Continuing on to Figure 3, we can see why Oregon’s official state tree is the Douglas Fir. Out of the $20,953,065 grand total pond value in our calculation, the Douglas Fir holds the Douglas Fir holds 38.72% of sales! (At $8,113,795). The dataset clearly reflects the natural prevalence of the Douglas Fir in Oregon, but also displays its importance to the local rural logging economy and to the wider construction/real estate business.

Figure 3:

species to pond value

Even when we zoom into looking at the price of Douglas Fir over time we can see the same economic turns reflected.

Figure 4:

Douglas Fir ONLY Pond Value over years

Finally, after normalizing both Total Yearly Pond Value and Total Yearly Douglas Fir Pond Value, we see that the scale of change is very similar. (The normalizing process we used was to divide each year’s price by the average of all the years).

Figure 5:

Overlay without legend, I couldn't get it to work

We assess that the extra increase in price of Douglas Fir at the apex of the housing bubble and the extra decrease in price at the nadir of the housing bubble are due to the fact that Douglas Fir is an indispensable and mass-logged species. Thus, during peak construction demand, you can never have enough, whereas when the housing boom ended, you will always have too much.
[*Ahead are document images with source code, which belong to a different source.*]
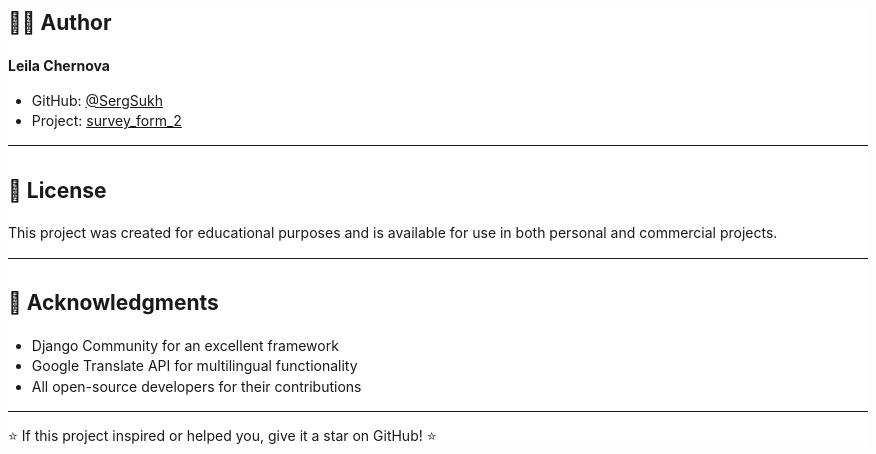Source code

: 
## 👨‍💻 Author
**Leila Chernova**  
- GitHub: [@SergSukh](https://github.com/SergSukh)  
- Project: [survey_form_2](https://github.com/SergSukh/survey_form_2)

---

## 📄 License
This project was created for educational purposes and is available for use in both personal and commercial projects.

---

## 🙏 Acknowledgments
- Django Community for an excellent framework  
- Google Translate API for multilingual functionality  
- All open-source developers for their contributions  

---

⭐ If this project inspired or helped you, give it a star on GitHub! ⭐
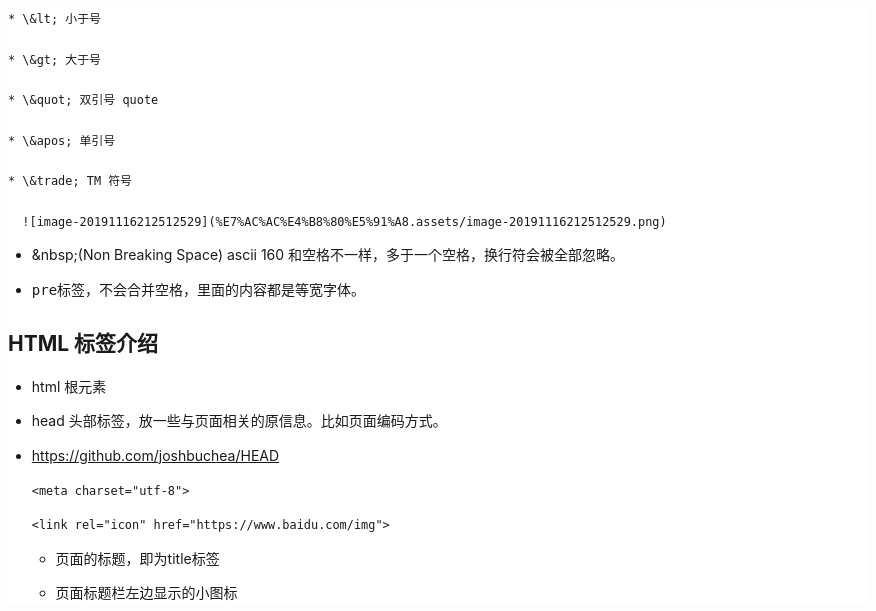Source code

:     * \&lt; 小于号

    * \&gt; 大于号

    * \&quot; 双引号 quote

    * \&apos; 单引号 

    * \&trade; TM 符号

      ![image-20191116212512529](%E7%AC%AC%E4%B8%80%E5%91%A8.assets/image-20191116212512529.png)

      

* \&nbsp;(Non Breaking Space) ascii 160 和空格不一样，多于一个空格，换行符会被全部忽略。

* <pre>pre标签，不会合并空格，里面的内容都是等宽字体。</pre>

## HTML 标签介绍

* html 根元素

* head 头部标签，放一些与页面相关的原信息。比如页面编码方式。

* https://github.com/joshbuchea/HEAD

  `<meta charset="utf-8">`

  `<link rel="icon" href="https://www.baidu.com/img">`

    * 页面的标题，即为title标签

    * 页面标题栏左边显示的小图标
Otherwise, the difference in the changes in price between Douglas Fir and the Aggregate Species’ Totals is not so drastic as to warrant further investigation.

Reflections

One possible direction this data could go would be to expand the current dataset to gain a much longer view of the ups and downs of log market prices. This could go both into the future and into the past, but work would have to be done to adjust prices relative to the current year’s level of inflation. It would also be interesting to compare the data against other states’ logging information, Federal logging information, and the logging information of other countries.

Finally, we just want to reiterate that the major problem we encountered was the lack of a proper weighting variable, due to the fact that we could not confirm what “Quotes” actually meant. It is highly likely “Quotes” is not truly representative as a weighting variable, due to the fact that one quote value does not indiciate how many logs are included in that one quote. However, having a number of quotes is better than no weight variable at all.

If Julie ever responds to us, it would be very interesting to see if the graphs change, depending on if we can obtain better weighting data. It is possible that we got very lucky with our current graphs, as they match our predictions and reflect historical ecnomic swings. However, in the future, it would be best to fully ascertain the meaning and weighting of all variables.